WHAT IS THE FDA's ROLE?
The FDA is a federal regulatory agency that approves drugs to be marketed, and has oversees the direct to consumer advertising of FDA approved drugs.
This agency approves drugs on flawed, phony and incomplete information, and does fine the companies whose drugs were approved fraudulently, nor remove the drugs from the market until they are tested for safety and efficacy. The FDA does not hold drugs manufacturers accountable for failing to provide accurate drug trial data, for failing to perform post-marketing clinical trials they are obligated to perform when drugs gain approval under the FDA's expedited approval program, the FDA does nothing when the drug companies market their products for conditions and populations that are not FDA approved. In fact for all of these crimes the FDA does virtually nothing---allowing dangerous drugs to continue being used both for FDA approved and unapproved uses.
In fact the only real value of the FDA "Warning Letters" to drug companies seem to have is that they can be used as evidence by individual states in lawsuits for false advertising. here.
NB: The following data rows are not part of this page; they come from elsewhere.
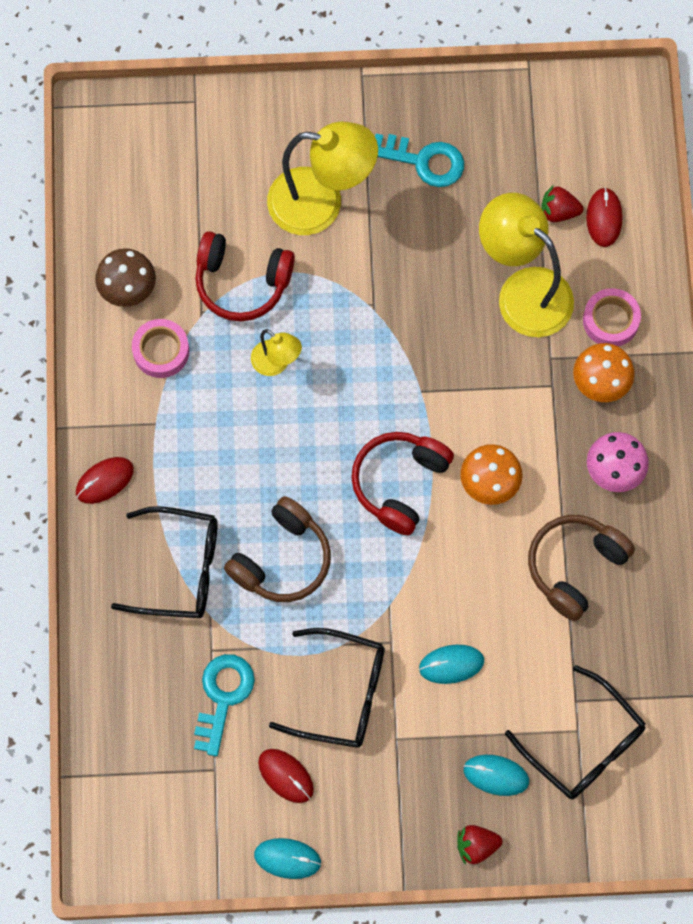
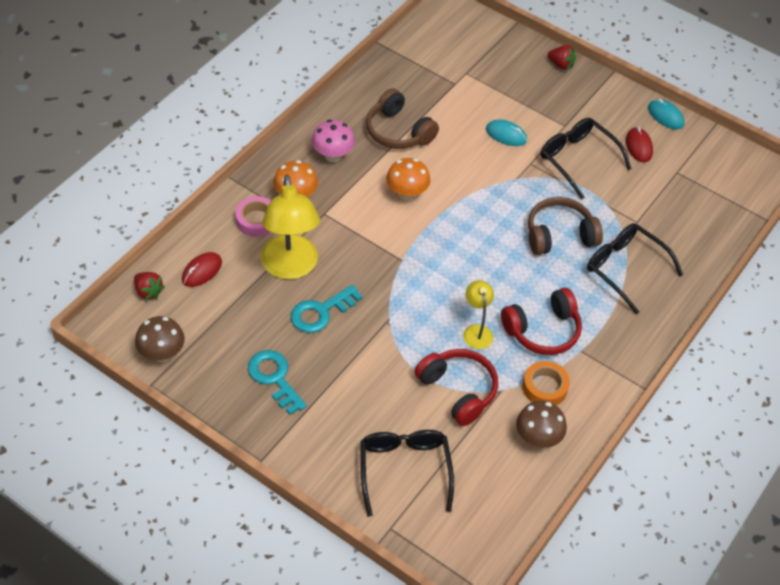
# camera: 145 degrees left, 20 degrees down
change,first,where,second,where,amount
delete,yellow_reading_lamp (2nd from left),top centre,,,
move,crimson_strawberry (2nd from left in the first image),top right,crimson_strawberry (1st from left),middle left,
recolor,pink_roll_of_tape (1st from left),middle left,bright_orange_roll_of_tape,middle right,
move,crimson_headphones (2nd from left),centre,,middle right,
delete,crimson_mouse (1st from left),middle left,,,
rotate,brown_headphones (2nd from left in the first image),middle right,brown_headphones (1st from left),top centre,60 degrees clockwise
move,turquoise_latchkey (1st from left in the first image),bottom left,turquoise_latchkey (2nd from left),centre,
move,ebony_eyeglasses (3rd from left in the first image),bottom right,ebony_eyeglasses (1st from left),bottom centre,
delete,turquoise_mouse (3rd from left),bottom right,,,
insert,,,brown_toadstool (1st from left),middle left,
These lawsuits for false advertising and the ones individual states have filed for the "off-label" marketing of drugs are the only real consequences of any import the industry has faced.
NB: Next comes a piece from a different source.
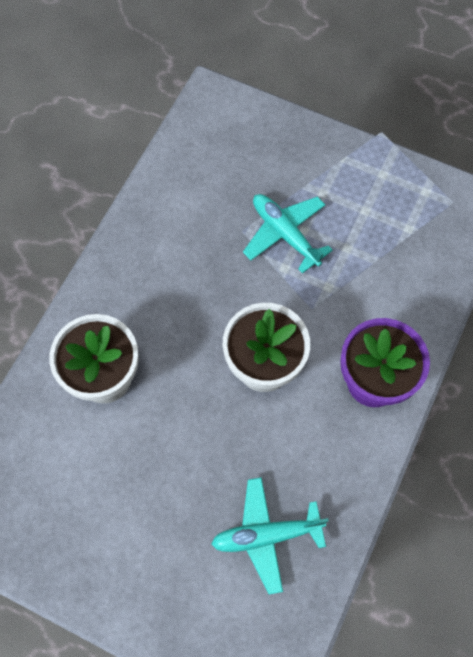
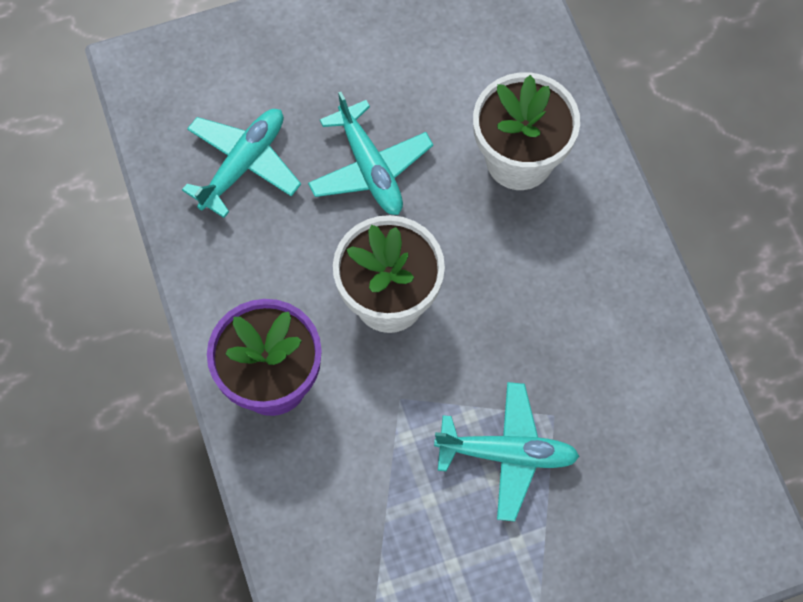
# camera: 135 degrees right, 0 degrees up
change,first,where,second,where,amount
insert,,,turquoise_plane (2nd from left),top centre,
The FDA has for the last several years has attempted to shield the pharmaceutical industry from lawsuits by claiming Federal Preemption; attempting to prevent people who are harmed by FDA approved drugs from being able to sue for damages in State Courts. here and here
In the year 2000 the Journal of the American medical Association reported that 106,000 deaths a year are caused by "non-error" adverse effects of prescription drugs; and acknowledges this is a conservative estimate of the actual number. This country has been waging a "War on Drugs" for decades---illicit, illegal drugs kill a small fraction of the number of people that FDA approved drugs do when used for FDA approved uses; yet there is no War to have the FDA, or the Drug industry held accountable for FDA approved drugs for the 100,000+ deaths a year caused by FDA approved drugs. Are we to assume the FDA does not think this loss of life is relevant; or that the FDA has no responsibility in regards to this unacceptable loss of life caused by the drugs the FDA has perhaps erroneously, approved?
Whose interests are being protected by the FDA? It sure isn't the interests of patients who have been disabled or killed by FDA-approved drugs. It isn't psychiatric patients at risk of being disabled or worse, by FDA approved drugs.